Wetlands are a major source of climate-warming methane. Microbes living in tree bark consume this gas, providing an important benefit.
Dr. Luke Jeffrey
Trees are known for capturing carbon dioxide as they grow. But they also soak up other gases implicated in climate change through microbes in their bark.
The tree bark microbes feast on hydrogen, methane and carbon monoxide, researchers report January 8 in Science. Methane is a greenhouse gas 28 times more potent than carbon dioxide over a 100-year period. Carbon monoxide — which is lethal to humans — and hydrogen enhance global warming indirectly, by helping methane persist longer in the atmosphere.
Getting rid of these gases “is a hidden benefit of trees that we previously didn’t realize was happening,” says Luke Jeffrey, a biogeochemist at Southern Cross University in Lismore, Australia.
An estimated 41 million square kilometers of tree bark exist worldwide — about equal to the combined area of North and South America, and about six trillion microbes inhabit every square meter of tree bark, Jeffrey and his colleagues estimate.
This newly discovered bark microbiome was “hidden in plain sight,” says Jonathan Gewirtzman, a forest ecologist at Yale University, who was not part of the project. It “highlights this as an environment that we know so little about.”
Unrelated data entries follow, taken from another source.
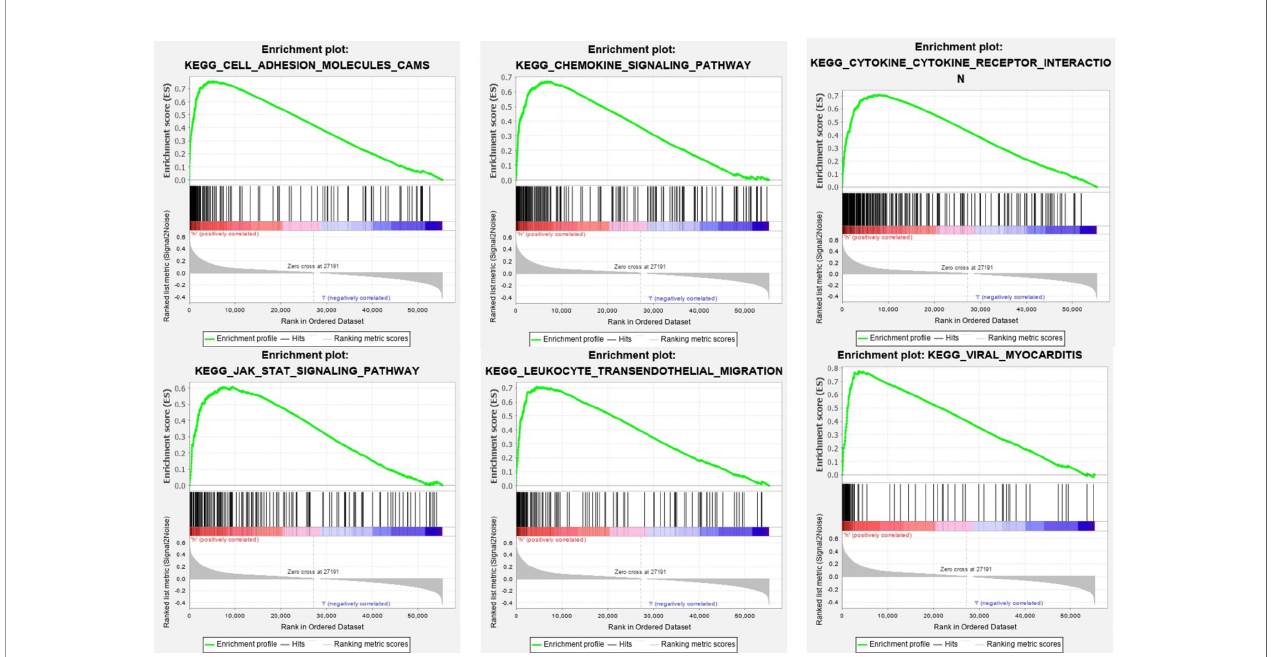
FIGURE 4 | Enrichment plots from GSEA. GSEA results showing differential enrichment of genes in lung cancer cases with high SOD3 expression, including adhesion molecules CAMS, chemokine signaling pathway, cytokine-cytokine receptor interaction, JAK stat signaling pathway, leukocyte transendothelial migration and viral myocarditis.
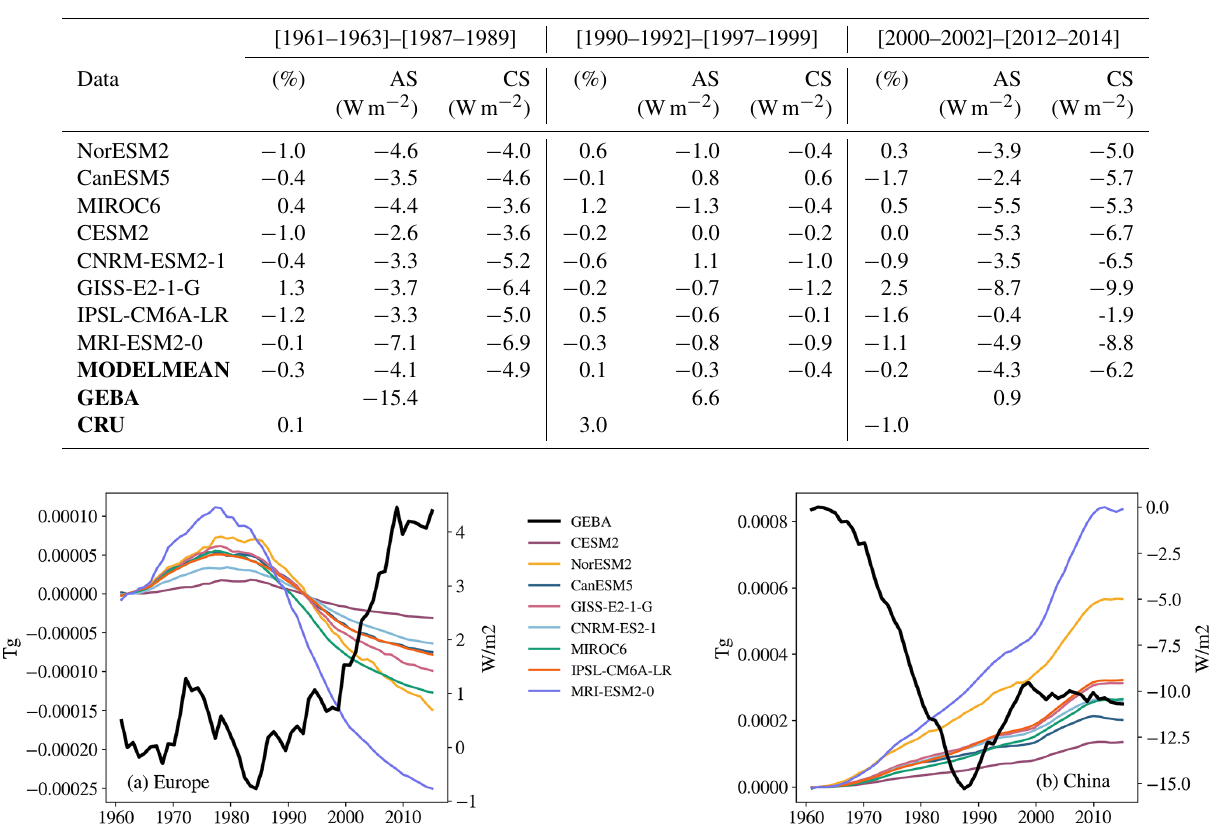
Table 2. Changes in Chinese cloud cover (%), all-sky SDSR AS (Wm − 2 ), and clear-sky SDSR CS (Wm − 2 ) between two 3-year means for three time periods. All model results are means made from three ensemble members of the historical simulation, co-located and extracted at Chinese GEBA station locations. Changes in cloud cover are from CRU gridded data and represent means co-located to Chinese GEBA stations.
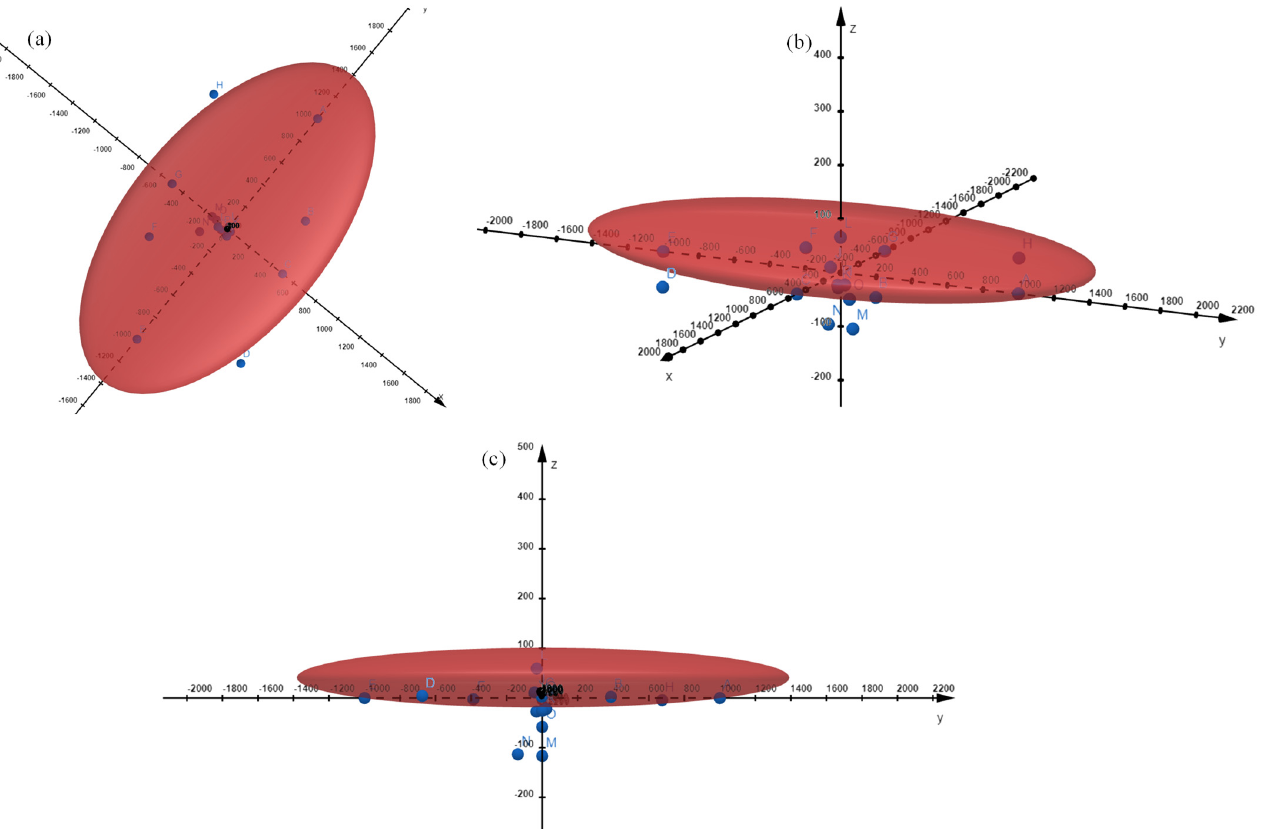
Figure 6. Result of 3D ellipsoid anisotropy viewed from: ( a ) top, ( b ) front, and ( c ) side.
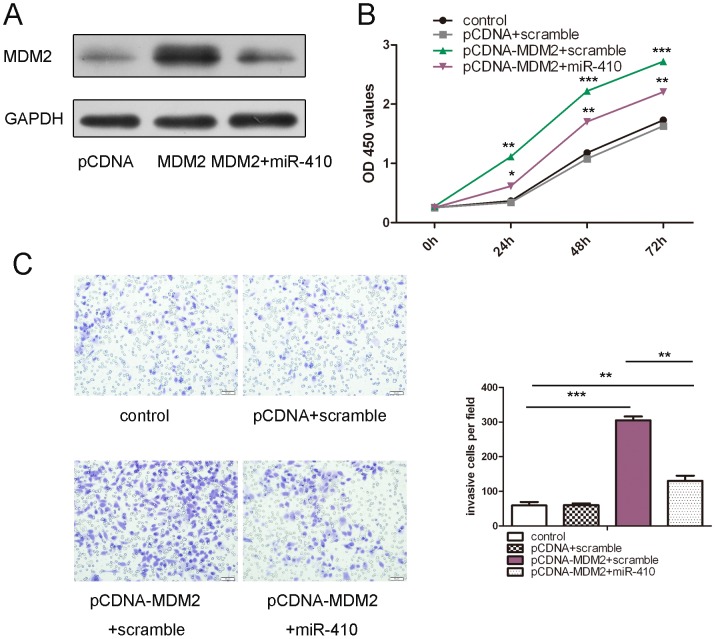
Overexpression of MDM2 impaired miR-410-induced inhibition of proliferation and invasion in GC cells (A) Western blot analysis of MDM2 in HGC-27 cells co-transfected with either miR-410 mimic or scramble and 2.0 µg pCDNA-MDM2 or pCDNA empty vector.(B) Cell growth curves in HGC-27 cells transfected with different combinations. (D) Transwell analysis of HGC-27 cells treated with different combinations. The relative ratio of invasive cells per field is shown right. *p<0.05, ** p<0.01, ***p<0.001.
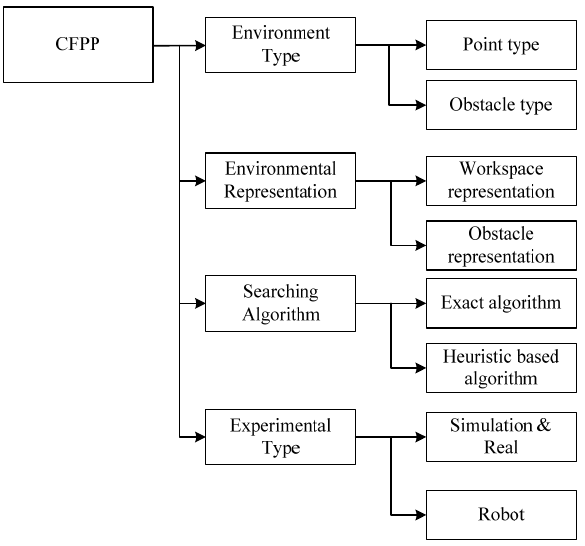
Figure 1. Characteristics of the collision-free path planning (CFPP).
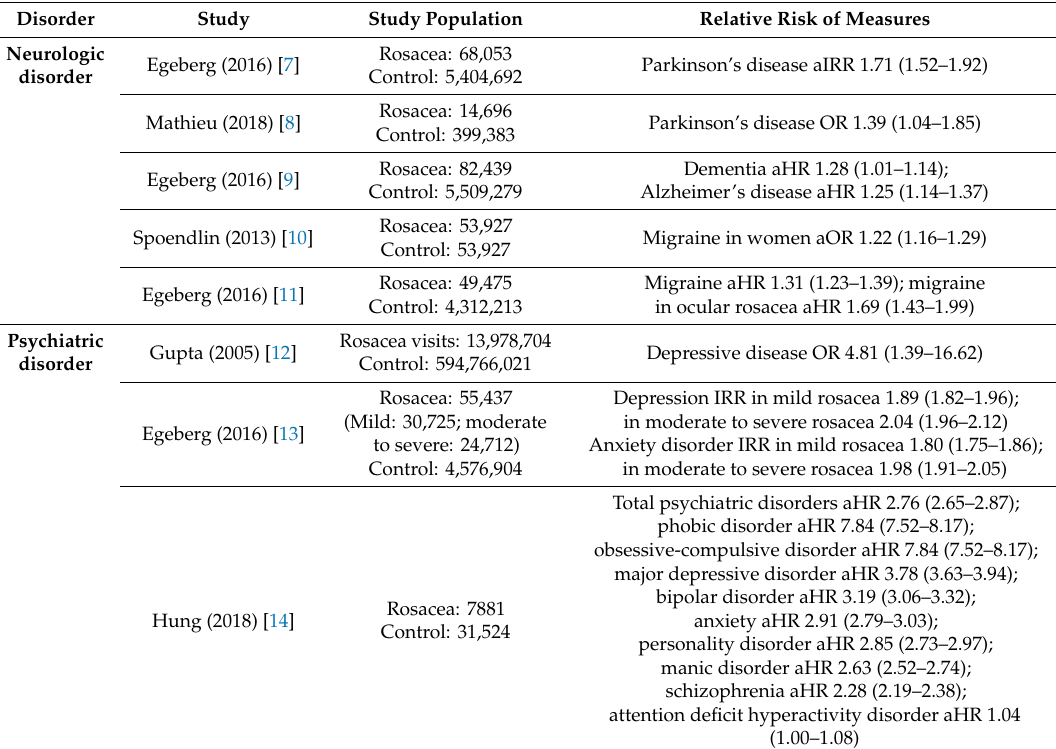
Table 1. Summary of recent (2000–2020) population-based cohort studies investigating the risk of psychiatric and neurologic disorders in patients with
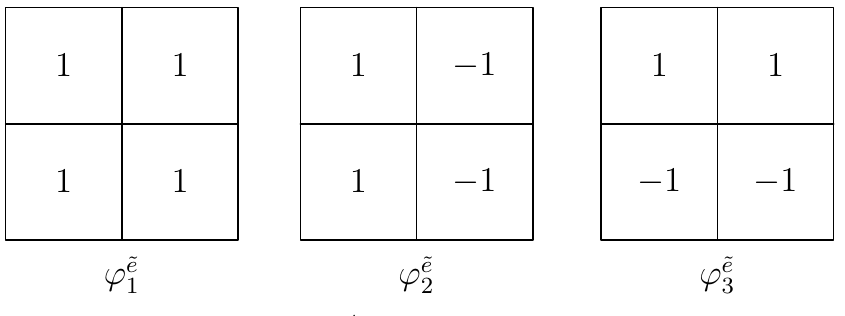
Figure 2. Local basis functions of P (cid:48)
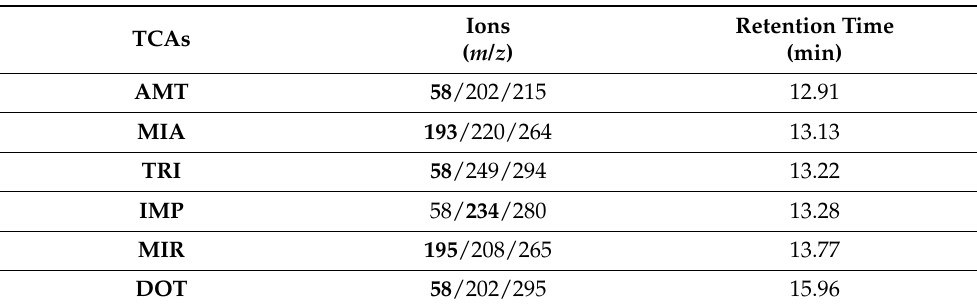
Table 1. Target ions (base peaks in bold) and quantifier ions for each TCA studied by LVI-GC- MS(SIM), under optimized instrumental conditions.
These discoveries about the hidden tree bark biome stem from years of research into the sources of methane, which is responsible for about 30 percent of human-caused warming. This gas bubbles up from oxygen-starved microbes living in the waterlogged sediments of lakes and wetlands.
When scientists measured methane percolating up from the flooded lowlands of the Amazon, the amount coming out was only about half what it should be, based on measurements from space. Then in 2017, another team of scientists realized that only half of region’s methane was coming out of the ground. The other half — amounting to 15 or 20 million metric tons per year — was seeping out of Amazonian tree trunks.
People thought the trees were acting as passive chimneys — gushing out soil methane that came in through their roots. But in 2021, Jeffrey and his colleagues discovered a wrinkle.
Working with broad-leaf paper bark trees (Melaleuca quinquenervia) in Australia, the team found that the amount of methane coming out of tree bark was about 35 percent less than what enters from below. They concluded that microbes in the bark were eating it — oxidizing it for energy – as it seeped out.
“That could be a really huge ecosystem service that these microbes are providing” by removing a major greenhouse gas, says Pok Man Leung, an ecophysiologist at Monash University in Clayton, Australia. He and Chris Greening, a microbiologist also at Monash, helped identify the microbes living in the bark of those trees.
In the latest study, Jeffrey, Leung, Greening and colleagues profiled the collective genomes of thousands of microbial species living in paper bark trees and seven other common tree species in Australia. The researchers found that microbes that oxidize hydrogen gas for energy were even more common than the methane-eaters. Microbes that oxidize carbon monoxide were also abundant.
Experiments in live trees showed that bark microbes don’t just eat these gases as they diffuse up through the trees; they also suck in methane, hydrogen, and carbon monoxide from the surrounding air. These gases exist in the atmosphere at only trace levels, ranging from 2 parts per million to 40 parts per billion. But multiplied across the entire world, tree microbes are consuming vast amounts of them – an estimated 25 to 50 million tons of methane alone, according to a 2024 study.
By removing these other climate gases, tree bark microbes enhance the already significant benefits trees provide by absorbing CO2, Leung says.
Forest restoration remains an important strategy for combating climate change, and this new knowledge could make it more effective. The eight tree species examined in this study had differing mixes of microbes in their bark, eating different amounts of trace gases. This insight could help scientists select the tree species best suited to blunt climate change.
“You’re not just thinking about the tree you’re planting, but also the microbes within the tree,” Greening says. “You can ideally get rid of three or four climate-active gases for the price of one.”